After that the several deaths during Time Warp Argentina had led to arrests, citations, and a ban on all electronic music festivals in Buenos Aires. A city judge then briefly took that ban ordering all Buenos Aires nightclubs to shut their doors before another nullify the judgment.
According to the BBC, Judge Roberto Gallardo first issued the order, citing "a landscape of impunity and lack of state control with respect to nocturnal activities," and requesting that, before allowing clubs to reopen, the city government of Buenos Aires put in place policies that would allow police to curtail public drug use.
Gallardo mandated that a timetable for a plan of action "for the short-, medium- and long term" be put in place. "Until this order was carried out," he said, "all dancing to recorded or live music would be banned."

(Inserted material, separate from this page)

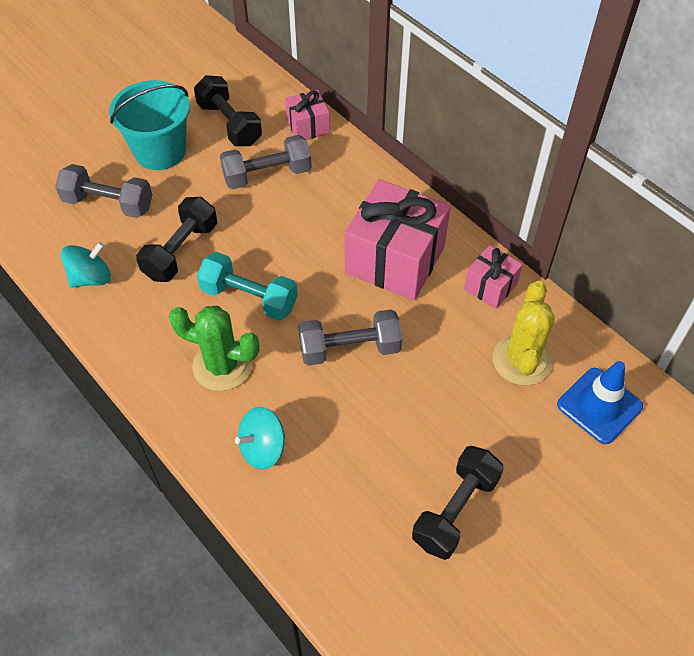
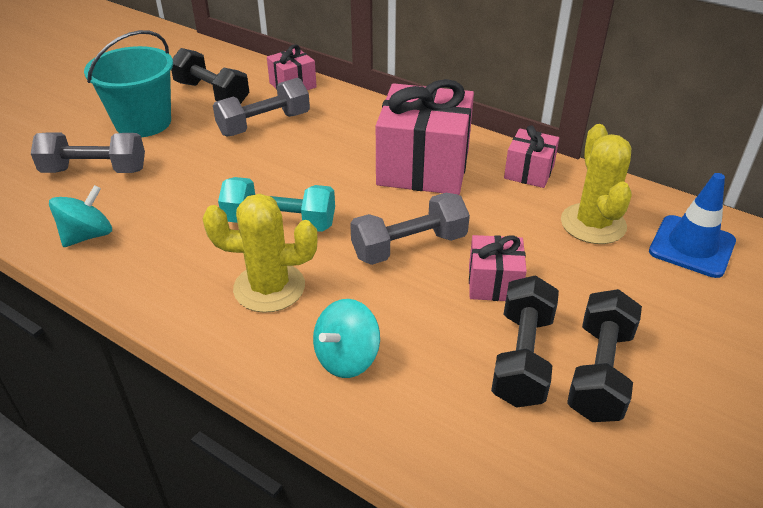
camera: 15 degrees left, 15 degrees down
black dumbbell [136,197,217,282] -> black dumbbell moved to [491,275,559,408]
green cactus [169,306,260,391] -> yellow cactus [202,194,318,313]
none -> pink gift [469,235,527,301]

The order was immediately contested by the nightclub owners association's Chamber of Dance Venues as unconstitutional.
" How do you obey a totally unconstitutional order like this one? It's like shutting the vegetable store because you found food poisoning at the butcher shop." - Jorge Becco, head of the Chamber of Dance Venues association
Allying himself with the organization, the head of the Buenos Aires government, Horacio Rodriguez Larretta, also challenged Gallardo's decision:
" There are thousands of people who enjoy themselves in a healthy way every night and we are going to defend them, we are concerned with addiction, but this doesn't mean we literally have to close down the whole of the city's nightlife, so we are asking the judiciary to revoke the ban so we can lift this suspension today. " - Horacio Rodriguez Larretta
The protest fell on the ears of a sympathetic judge, Lisandro Fastman. Instead of revoking the order by Gallado, Fastman nullified its effectiveness by reinforcing the ban as specific to electronic music festivals, and allowing for a five-day grace period for the ongoing investigation to hand in its report, upon which a proper assessment of the situation could take place.